A fragilidade do governo federal pós-votação do Código Florestal fez ressurgir no Congresso Nacional uma força que ultrapassa as colorações partidárias. Nem governo, nem oposição, o que contou pontos decisivos para a aprovação da lei ambiental e para a substituição do kit anti-homofobia foram as forças de articulação das bancadas ruralista e evangélica. Com as alas suprapartidárias fortalecidas, dizem especialistas, podemos esperar um Congresso conservador para temas como o confisco de terras utilizadas para trabalho escravo, a descriminalização do aborto, além dos pontos mais polêmicos discutidos pela reforma política, como a cota para mulheres no parlamento.

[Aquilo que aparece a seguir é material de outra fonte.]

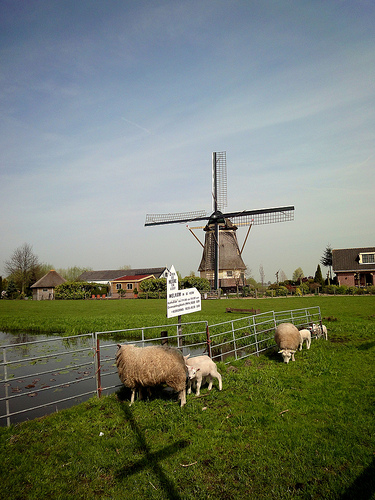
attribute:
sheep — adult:
[109, 337, 188, 409]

Na fila da Câmara e do Senado para votação, diversos temas entram em conflito direto com as posições mais conservadoras do Congresso. Outros têm brechas abertas para aprovação, segundo as próprias bancadas consideradas conservadoras, como a criminalização da homofobia e a criação da Comissão da Verdade, para apurar violações de direitos humanos durante o regime militar (1964-1985). Já para a descriminalização de drogas leves, quaisquer alterações que flexibilizem a interrupção da gravidez e ampliações do direito de adoção para casais homossexuais, o caminho é tortuoso. “A fragilidade momentânea do governo revelou um poder que as bancadas tinham perdido em função das amarras impostas pela fidelidade partidária. Por isso, conseguiram segurar temas conservadores, como o kit anti-homofobia”, opina Antônio Queiroz, analista político do Departamento Intersindical de Assessoria Parlamentar.

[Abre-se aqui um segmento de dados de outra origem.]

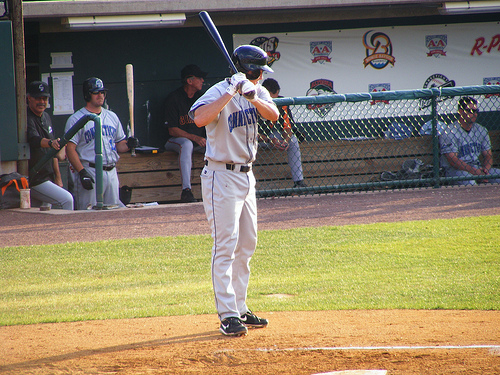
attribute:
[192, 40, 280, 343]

Para os cientistas políticos, outro motivo imediato da força conservadora é o fato de o próprio governo ter decidido pautar temas polêmicos no início do mandato. Em grande parte, eles foram evitados pelo ex-presidente Luiz Inácio Lula da Silva no ano passado, como a criação da Comissão da Verdade. “Até órgãos internacionais já criticam o Brasil por não ter feito isso. Lula saiu pela tangente, para evitar um embate final. Ele evitou os temas polêmicas e tudo isso caiu no colo da Dilma”, explica o cientista político David Fleischer, da Universidade de Brasília.
Bancadas maiores
Tido como pulso da força conservadora no Congresso, bancadas como a ruralista e a evangélica cresceram em relação à legislatura passada. Entre 2007 e 2010, quando contavam com 117 e 43 parlamentares, respectivamente, as duas bancadas conseguiram travar temas como a PEC do trabalho escravo, a profissionalização da prostituição e alteraram substancialmente projetos como o próprio Código Florestal e a nova Lei de Adoção.

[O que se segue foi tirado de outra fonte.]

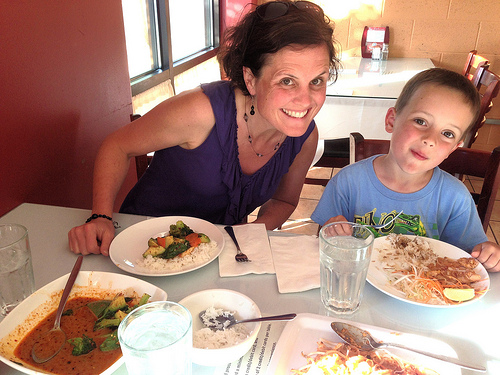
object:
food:
[377, 232, 482, 306]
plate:
[108, 216, 224, 277]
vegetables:
[161, 234, 193, 258]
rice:
[173, 258, 194, 267]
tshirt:
[310, 152, 487, 256]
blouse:
[123, 81, 318, 224]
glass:
[317, 219, 373, 317]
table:
[0, 201, 499, 374]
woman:
[66, 0, 345, 255]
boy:
[311, 68, 499, 273]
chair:
[348, 131, 496, 233]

Desde a posse dos novos deputados e senadores, em fevereiro, as duas bancadas ficaram ainda mais fortes e hoje somam 186 parlamentares. Para a presidente da Comissão de Direitos Humanos da Câmara, Manuela D’Ávila (PCdoB-RS), mesmo com o avanço dessas bancadas, o Congresso não pode ser considerado conservador. “Não estamos consolidados entre conservadores e liberais como os norte-americanos. Temos deputados de esquerda com opiniões conservadoras, como a interrupção de gravidez de anencéfalos. São grupos que se organizam em torno de temas de direitos individuais. Acabam sendo conservadores em relação a um tema ou outro, mas não como um todo”, afirma Manuela.
Principal foco de polêmica da última semana, os projetos que visam a ampliar os direitos dos homossexuais não encontram tanta resistência no Congresso. A questão é estabelecer um diálogo que inclua todas as posições, afirma o presidente da Frente Parlamentar Evangélica, o deputado federal João Campos (PSDB-GO). “Não somos contrários à criminalização da homofobia, por exemplo, mas contra o texto atual. Ele fere direitos constitucionais, de livre expressão, e isso tem consequência sobre a inviolabilidade da crença, do pensamento. A partir dele, a polícia poderia fazer apreensões de símbolos religiosos sob o argumento de que seriam homofóbicos, como a Bíblia”, aponta Campos.